While many companies appear to be managing the current trade environment, the team cautions that the full impact is still likely to emerge in the coming months.
“Our overall impression from 2Q25 reporting season is that companies are managing through tariffs fairly well so far, but it’s still too early to assume tariffs won’t generate inflation pressures,” strategists led by Lori Calvasina said in a note.
They point out that a number of companies flagged the second half (2H) of 2025 as the period when tariff-related cost effects are expected to materialize more clearly.

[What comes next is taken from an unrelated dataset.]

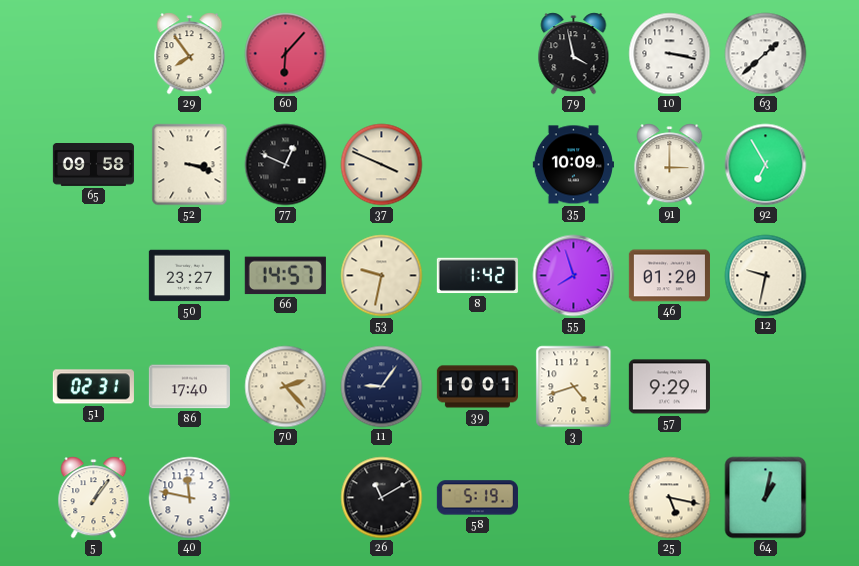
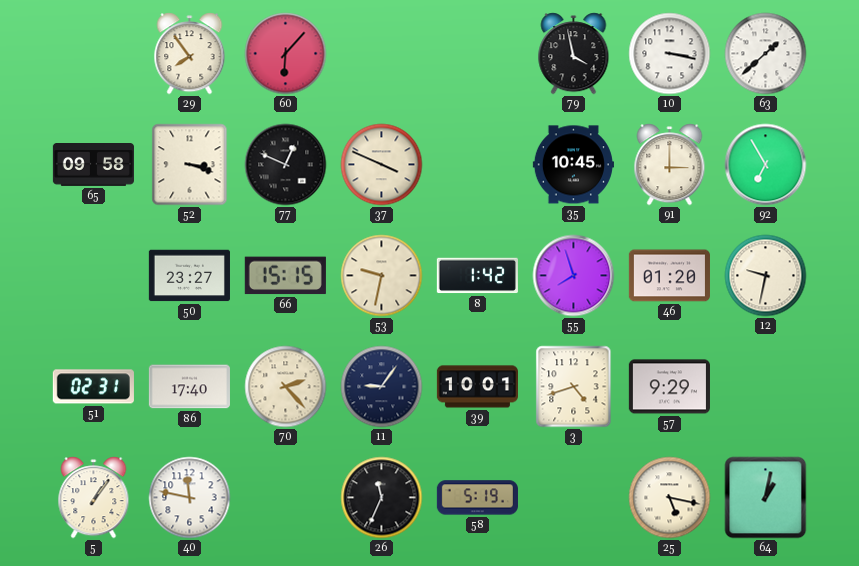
35: 10:09 -> 10:45
66: 14:57 -> 15:15
26: 11:10 -> 11:34
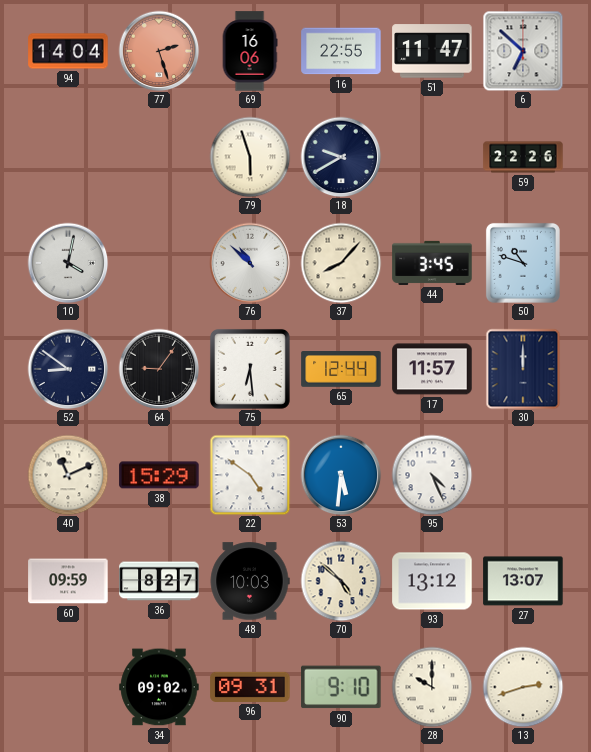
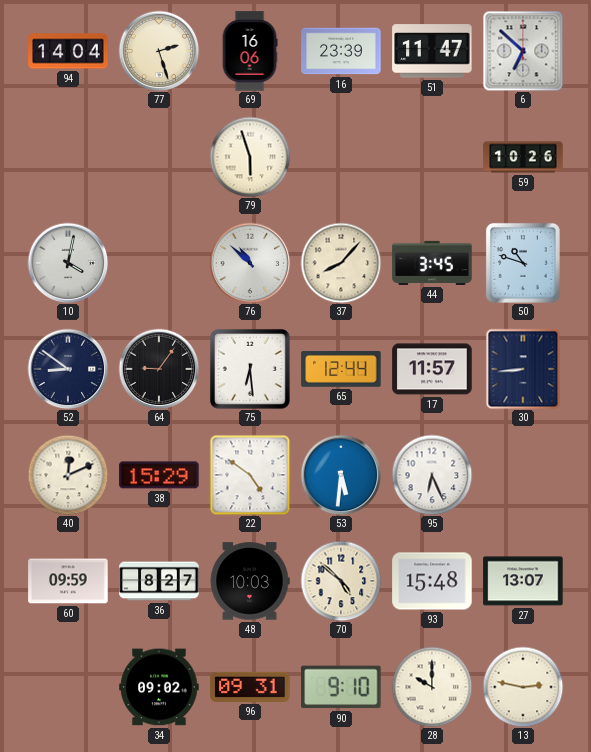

This view was reinforced by earnings commentary from firms such as Otis (NYSE:OTIS), Genuine Parts Co (NYSE:GPC), Deckers (NYSE:DECK), and Tractor Supply (NASDAQ:TSCO), all of which indicated that the real financial consequences of tariffs—including pricing changes—would likely be felt later this year.
The note also pointed to consumer-facing companies like O’Reilly Automotive (NASDAQ:ORLY), which expressed concerns about how shoppers might react to broad-based price increases if they occur in the back half of 2025.
While some companies are coping well, “the ability to manage through tariffs (or the anticipation of being able to do so in the future) has not been uniform," strategists said. Companies have cited mitigation strategies including global price increases, supply chain adjustments, cost reductions, and targeted surcharges.
“Tariff impacts may show up more acutely this fall,” strategists said, warning that these pressures could arrive at a time when U.S. equity markets typically face seasonal weakness.
This aligns with new analysis from RBC Economics on how tariffs filter into the broader economy, suggesting the inflationary path remains incomplete.
Even as some firms report near-term resilience, RBC remains cautious. “It’s also far too early to assume tariffs won’t generate some upward inflation pressures or other challenges in the economy,” the team said.
Looking beyond Q2, the strategists argue that the “real test for tariff impacts is 2H, and perhaps even early 2026.”